## Task details
Return each line of the data below unchanged, please.

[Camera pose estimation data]
++++
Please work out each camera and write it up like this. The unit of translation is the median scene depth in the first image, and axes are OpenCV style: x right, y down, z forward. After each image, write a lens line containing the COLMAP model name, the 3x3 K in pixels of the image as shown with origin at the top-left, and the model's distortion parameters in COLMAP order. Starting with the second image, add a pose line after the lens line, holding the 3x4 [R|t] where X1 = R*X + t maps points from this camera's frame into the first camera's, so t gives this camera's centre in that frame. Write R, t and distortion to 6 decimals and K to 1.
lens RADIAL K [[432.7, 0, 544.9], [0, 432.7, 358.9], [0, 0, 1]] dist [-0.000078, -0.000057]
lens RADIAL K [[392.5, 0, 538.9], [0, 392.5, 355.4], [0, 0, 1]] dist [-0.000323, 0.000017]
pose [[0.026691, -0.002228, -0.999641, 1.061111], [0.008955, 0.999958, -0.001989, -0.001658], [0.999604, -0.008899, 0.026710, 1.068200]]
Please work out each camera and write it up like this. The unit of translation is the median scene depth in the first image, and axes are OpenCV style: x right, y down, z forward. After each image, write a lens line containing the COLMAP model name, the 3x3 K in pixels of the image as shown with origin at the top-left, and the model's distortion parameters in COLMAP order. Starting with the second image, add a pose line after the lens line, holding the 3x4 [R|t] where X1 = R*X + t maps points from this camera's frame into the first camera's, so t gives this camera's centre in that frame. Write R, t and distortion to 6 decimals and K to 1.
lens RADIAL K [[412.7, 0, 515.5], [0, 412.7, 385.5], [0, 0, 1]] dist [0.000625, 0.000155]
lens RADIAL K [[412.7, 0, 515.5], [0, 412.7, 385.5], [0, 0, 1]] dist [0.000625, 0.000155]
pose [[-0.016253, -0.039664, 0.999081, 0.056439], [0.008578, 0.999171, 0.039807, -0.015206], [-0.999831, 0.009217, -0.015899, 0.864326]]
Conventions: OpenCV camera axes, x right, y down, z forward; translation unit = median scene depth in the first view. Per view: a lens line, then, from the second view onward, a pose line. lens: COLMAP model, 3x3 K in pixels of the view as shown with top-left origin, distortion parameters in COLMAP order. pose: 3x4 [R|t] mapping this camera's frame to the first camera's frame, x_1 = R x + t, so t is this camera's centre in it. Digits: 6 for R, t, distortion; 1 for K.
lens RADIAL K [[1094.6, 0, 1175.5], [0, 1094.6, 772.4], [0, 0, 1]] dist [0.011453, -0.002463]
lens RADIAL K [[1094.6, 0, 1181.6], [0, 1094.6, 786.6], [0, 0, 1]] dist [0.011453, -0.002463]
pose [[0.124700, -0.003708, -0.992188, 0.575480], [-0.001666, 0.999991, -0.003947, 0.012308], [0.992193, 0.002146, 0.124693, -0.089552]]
++++
## Written solution
Please work out each camera and write it up like this. The unit of translation is the median scene depth in the first image, and axes are OpenCV style: x right, y down, z forward. After each image, write a lens line containing the COLMAP model name, the 3x3 K in pixels of the image as shown with origin at the top-left, and the model's distortion parameters in COLMAP order. Starting with the second image, add a pose line after the lens line, holding the 3x4 [R|t] where X1 = R*X + t maps points from this camera's frame into the first camera's, so t gives this camera's centre in that frame. Write R, t and distortion to 6 decimals and K to 1.
lens RADIAL K [[432.7, 0, 544.9], [0, 432.7, 358.9], [0, 0, 1]] dist [-0.000078, -0.000057]
lens RADIAL K [[392.5, 0, 538.9], [0, 392.5, 355.4], [0, 0, 1]] dist [-0.000323, 0.000017]
pose [[0.026691, -0.002228, -0.999641, 1.061111], [0.008955, 0.999958, -0.001989, -0.001658], [0.999604, -0.008899, 0.026710, 1.068200]]
Please work out each camera and write it up like this. The unit of translation is the median scene depth in the first image, and axes are OpenCV style: x right, y down, z forward. After each image, write a lens line containing the COLMAP model name, the 3x3 K in pixels of the image as shown with origin at the top-left, and the model's distortion parameters in COLMAP order. Starting with the second image, add a pose line after the lens line, holding the 3x4 [R|t] where X1 = R*X + t maps points from this camera's frame into the first camera's, so t gives this camera's centre in that frame. Write R, t and distortion to 6 decimals and K to 1.
lens RADIAL K [[412.7, 0, 515.5], [0, 412.7, 385.5], [0, 0, 1]] dist [0.000625, 0.000155]
lens RADIAL K [[412.7, 0, 515.5], [0, 412.7, 385.5], [0, 0, 1]] dist [0.000625, 0.000155]
pose [[-0.016253, -0.039664, 0.999081, 0.056439], [0.008578, 0.999171, 0.039807, -0.015206], [-0.999831, 0.009217, -0.015899, 0.864326]]
Conventions: OpenCV camera axes, x right, y down, z forward; translation unit = median scene depth in the first view. Per view: a lens line, then, from the second view onward, a pose line. lens: COLMAP model, 3x3 K in pixels of the view as shown with top-left origin, distortion parameters in COLMAP order. pose: 3x4 [R|t] mapping this camera's frame to the first camera's frame, x_1 = R x + t, so t is this camera's centre in it. Digits: 6 for R, t, distortion; 1 for K.
lens RADIAL K [[1094.6, 0, 1175.5], [0, 1094.6, 772.4], [0, 0, 1]] dist [0.011453, -0.002463]
lens RADIAL K [[1094.6, 0, 1181.6], [0, 1094.6, 786.6], [0, 0, 1]] dist [0.011453, -0.002463]
pose [[0.124700, -0.003708, -0.992188, 0.575480], [-0.001666, 0.999991, -0.003947, 0.012308], [0.992193, 0.002146, 0.124693, -0.089552]]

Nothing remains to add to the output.